> _Excerpted passage_:
----

Is there a consensus among the others that this is a problem? I hate to discuss someone behind their back, but this might be an instance where that is warranted.
If you get a sense that you’re the only one who feels the way you do…you’re hosed, and might as well try to find another group.
If everyone feels the way you do, you can cooperate (“gang up”) to help change the speaker’s behavior.
If some do and some don’t, it becomes awkward and complex!
Maybe after a certain point of her going on and on about it, you could say something like, “You know, SCA Lady, I soooo wish I could contribute to this topic, but I confess to knowing nothing about this stuff. {self-deprecating chuckle} You probably think I’m so boring because I can never join in this conversation, but now you know why! That reminds me…has anyone seen any good movies lately? I saw an excellent documentary last week about the military industrial complex. I think it was called…”
Yeah, that last bit is a non sequiter, but that’s okay.
Maybe join the other group. Do so explicitly and say that the reason you’re going is that you aren’t really into SCA that much and feel you’d have more to contribute in the other group. Do it cheerfully and as if it’s completely OK and understood that your current group is largely an SCA group. Then see what happens.
The OP says she “recently” started attending this group. I wonder how long the rest of the group members have been there?

----

[Data records]
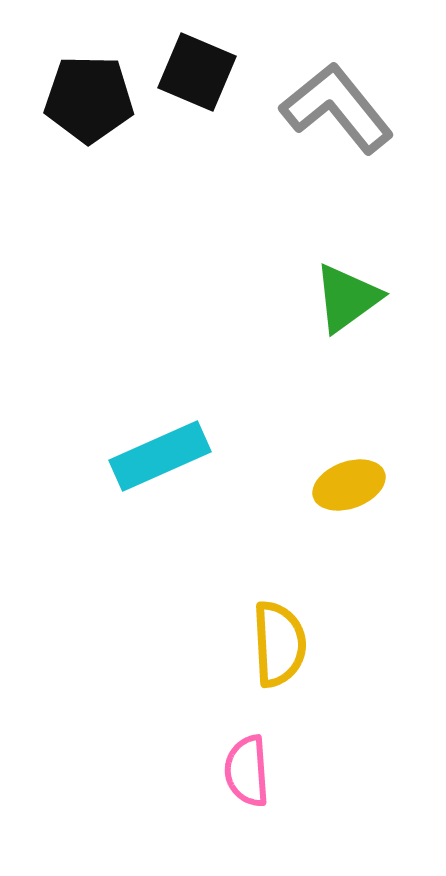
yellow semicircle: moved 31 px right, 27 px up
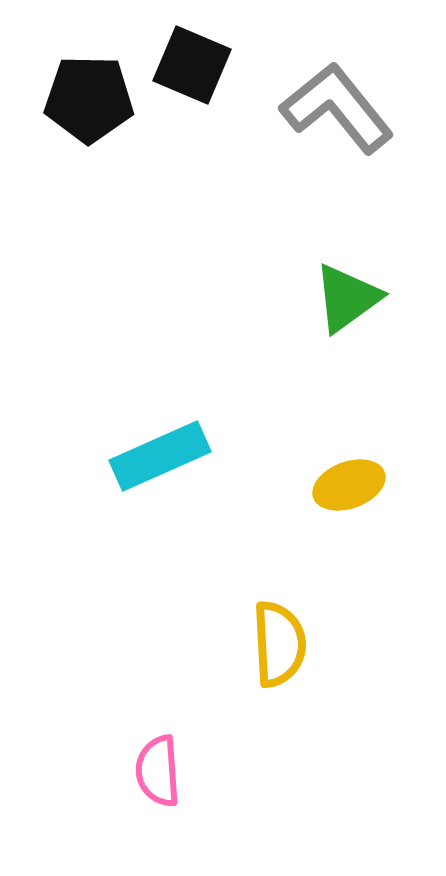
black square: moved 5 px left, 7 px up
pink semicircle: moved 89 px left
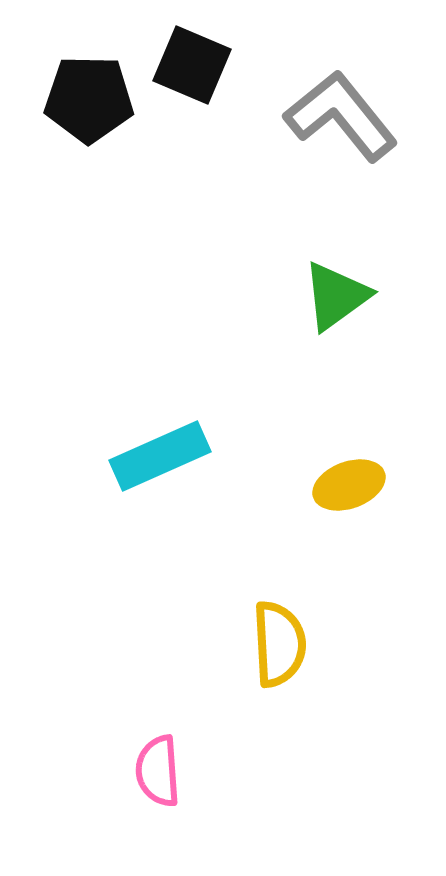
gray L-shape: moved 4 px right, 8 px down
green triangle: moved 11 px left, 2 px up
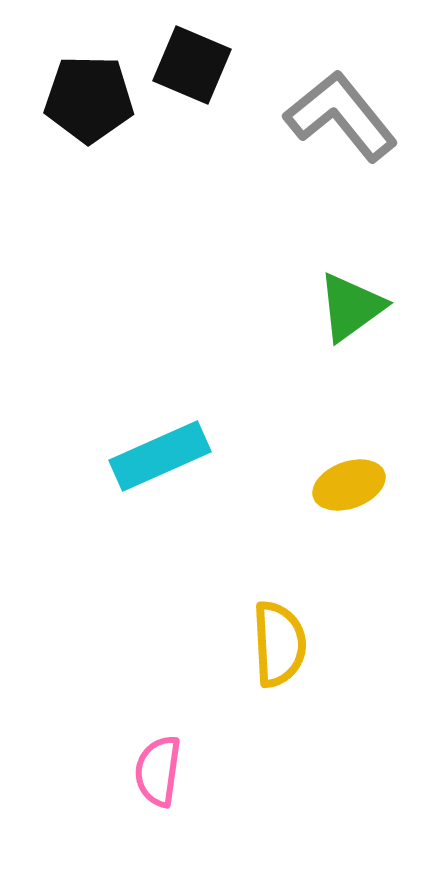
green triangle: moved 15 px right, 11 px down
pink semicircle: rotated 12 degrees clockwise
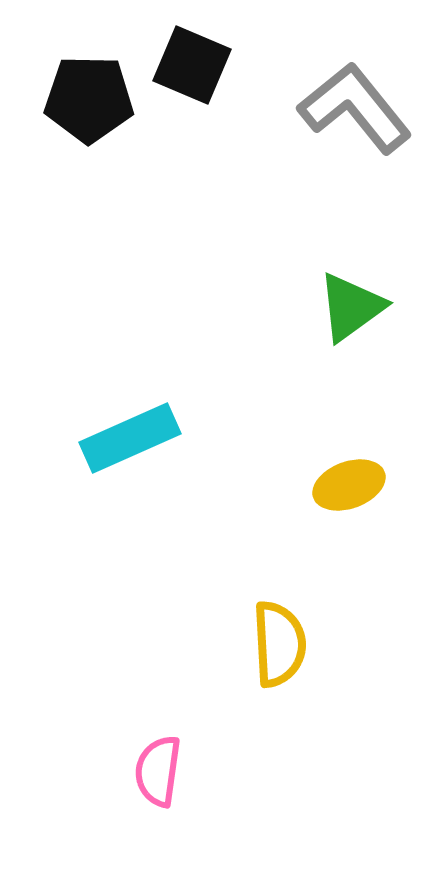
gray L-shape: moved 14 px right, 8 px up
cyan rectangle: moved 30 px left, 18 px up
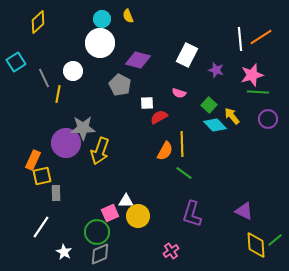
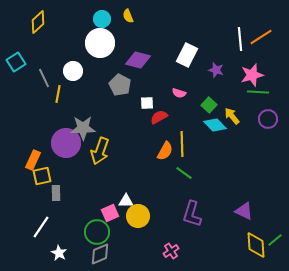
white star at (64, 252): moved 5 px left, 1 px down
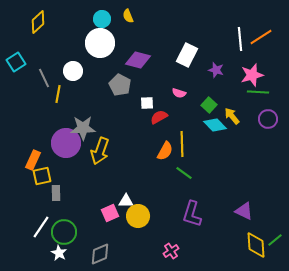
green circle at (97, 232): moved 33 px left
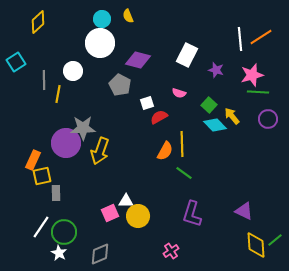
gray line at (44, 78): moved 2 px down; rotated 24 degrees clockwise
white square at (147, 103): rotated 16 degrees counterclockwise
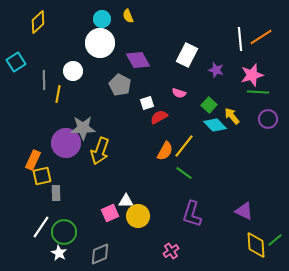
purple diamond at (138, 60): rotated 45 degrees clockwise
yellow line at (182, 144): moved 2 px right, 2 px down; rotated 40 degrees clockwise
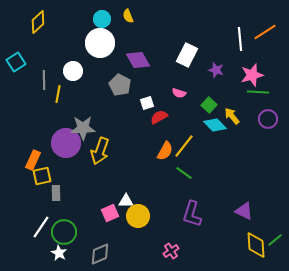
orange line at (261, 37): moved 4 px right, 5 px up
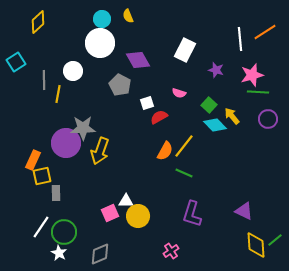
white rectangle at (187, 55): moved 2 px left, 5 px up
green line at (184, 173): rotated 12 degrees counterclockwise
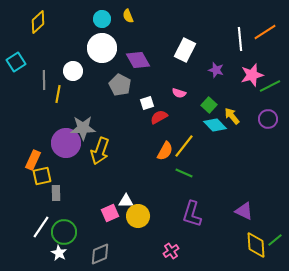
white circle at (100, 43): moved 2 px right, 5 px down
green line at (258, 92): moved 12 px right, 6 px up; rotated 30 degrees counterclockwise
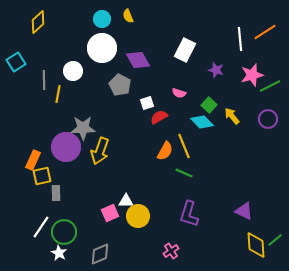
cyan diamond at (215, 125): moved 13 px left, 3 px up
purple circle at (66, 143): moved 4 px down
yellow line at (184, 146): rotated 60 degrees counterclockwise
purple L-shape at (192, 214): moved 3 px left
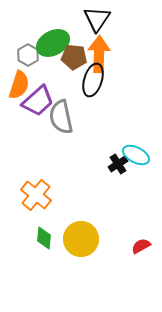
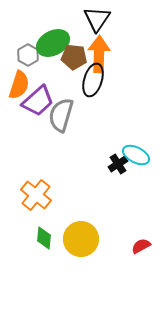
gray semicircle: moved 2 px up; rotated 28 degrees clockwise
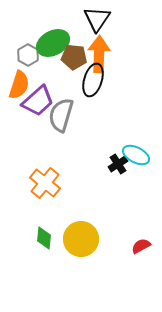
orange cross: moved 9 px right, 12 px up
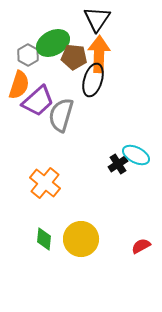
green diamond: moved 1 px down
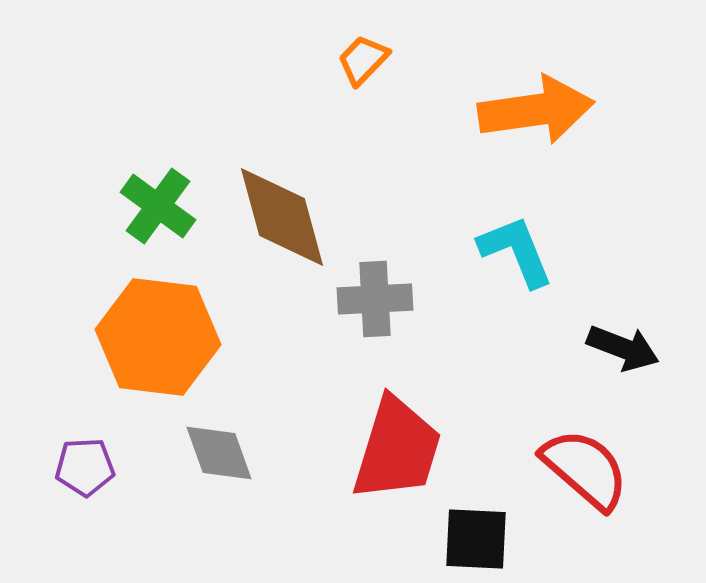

----

> _What is asked_:
1. Please give the stretch of the advice passage from "Is there a consensus" through "the speaker’s behavior." again, substituting "out of luck" for "hosed".
2. According to the advice passage, why does it matter whether the others in the group also see the speaker's behavior as a problem?

> _Exercise solutions_:
1.
Is there a consensus among the others that this is a problem? I hate to discuss someone behind their back, but this might be an instance where that is warranted.
If you get a sense that you’re the only one who feels the way you do…you’re out of luck, and might as well try to find another group.
If everyone feels the way you do, you can cooperate (“gang up”) to help change the speaker’s behavior.

2. Whether others agree decides what is possible. If you are the only one who feels that way, you might as well look for another group. If everyone agrees, you can cooperate to help change the speaker's behavior, and if only some do, the situation becomes awkward and complex.